Rather we should look (as always with that most American of art forms, the comics) at commercial factors. Technical innovations in several fields combined with economic and social malaise to set the stage for an explosion in the popular arts. Comic books happened in 1934, with the debut of Famous Funnies; a promotional risk became a surprise success. Big Little Books were a year old in 1934, and sales in the millions spread the appetite for comics. An explosion in sales for pulp magazines coincided tellingly with the decline in humor magazines; almost exclusively, they offered adventure, mystery, and science-fiction fare. The readers who abandoned Judge magazine and Life (the original cartoon weekly that sold its title in 1936 to Time) did not switch en masse to the pulps, but the clear trends are revealing.
Movie serials, a staple of Saturday mornings since the ‘teens, now had sound and increasingly more sophisticated production values. Feature-length movies had only recently become all-talking, all-singing. Radio serials were catching the public’s fancy, with adventures like Little Orphan Annie and Jack Armstrong, All-American Boy rivaling comedies like Amos ‘n’ Andy.
Walt Disney’s Academy Award for color, sound shorts in 1932 began a decade that saw his studio receive eight out of ten Oscars in that category, and by 1934 Walt was contemplating the first feature-length animated cartoon. Miniature golf and bingo games in every neighborhood venue were national fads.

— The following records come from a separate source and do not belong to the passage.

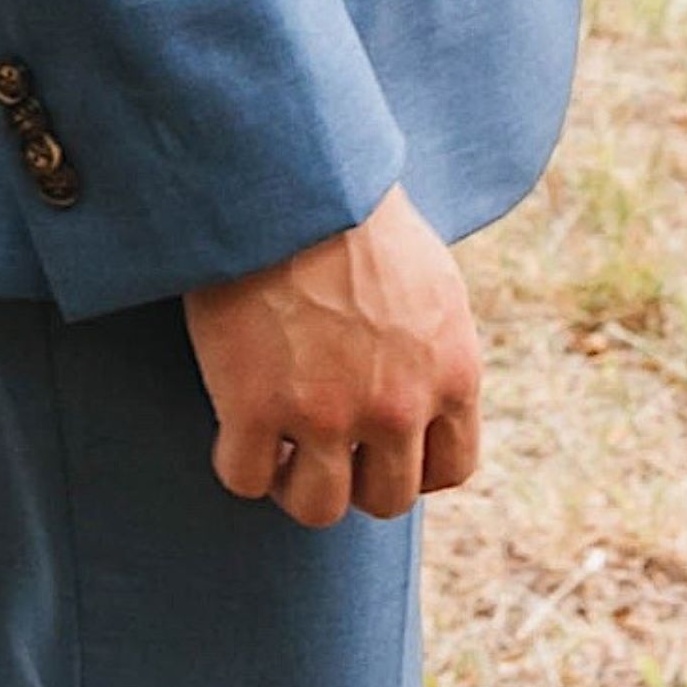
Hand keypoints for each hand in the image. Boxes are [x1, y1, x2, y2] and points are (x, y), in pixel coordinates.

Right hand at [187, 189, 481, 527]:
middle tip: (321, 442)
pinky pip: (244, 479)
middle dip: (354, 478)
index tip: (378, 444)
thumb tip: (424, 389)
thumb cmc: (356, 215)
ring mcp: (328, 415)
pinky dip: (238, 460)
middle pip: (386, 500)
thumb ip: (433, 349)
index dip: (412, 465)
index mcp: (451, 372)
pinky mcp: (256, 409)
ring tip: (277, 445)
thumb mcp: (429, 283)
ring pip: (318, 509)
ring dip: (295, 485)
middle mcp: (398, 406)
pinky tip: (234, 423)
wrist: (291, 177)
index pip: (452, 468)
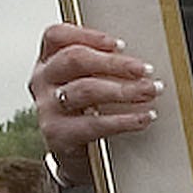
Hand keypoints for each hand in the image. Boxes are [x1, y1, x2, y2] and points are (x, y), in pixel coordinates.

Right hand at [34, 25, 163, 181]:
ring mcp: (47, 108)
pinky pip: (94, 124)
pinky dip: (124, 120)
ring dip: (124, 90)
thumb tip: (139, 61)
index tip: (120, 44)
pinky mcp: (58, 134)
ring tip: (149, 91)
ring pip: (86, 90)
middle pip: (75, 59)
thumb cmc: (86, 110)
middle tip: (145, 70)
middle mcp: (42, 81)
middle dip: (115, 63)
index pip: (57, 36)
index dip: (88, 35)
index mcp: (48, 61)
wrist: (75, 156)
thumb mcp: (86, 82)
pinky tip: (144, 118)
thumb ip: (101, 66)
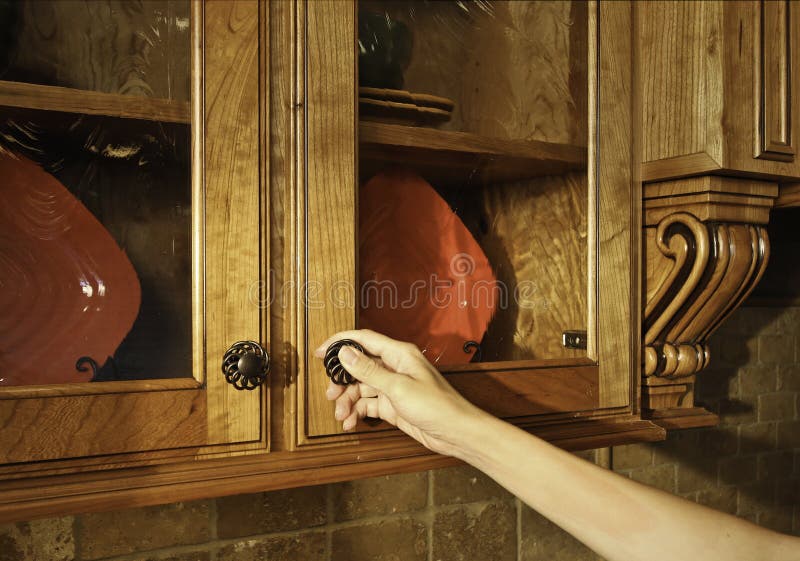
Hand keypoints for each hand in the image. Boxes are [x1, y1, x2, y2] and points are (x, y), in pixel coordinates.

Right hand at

Moving-picture theaters—as if their attendance weren’t already at an all-time high—beckoned audiences with Bank Nights (“match the number on your ticket for $1000!”), Free Dish Nights, and other schemes. In a move that perfectly illustrates the blanket effect of popular culture in the Depression Era, some theaters announced they would interrupt their movies to broadcast certain radio programs, so patrons could have their cake and eat it too. And speaking of eating, the number of primitive fast-food joints—already threatening Pullman-car-style diners—proliferated during the ’30s, mostly pushing hamburgers for a nickel.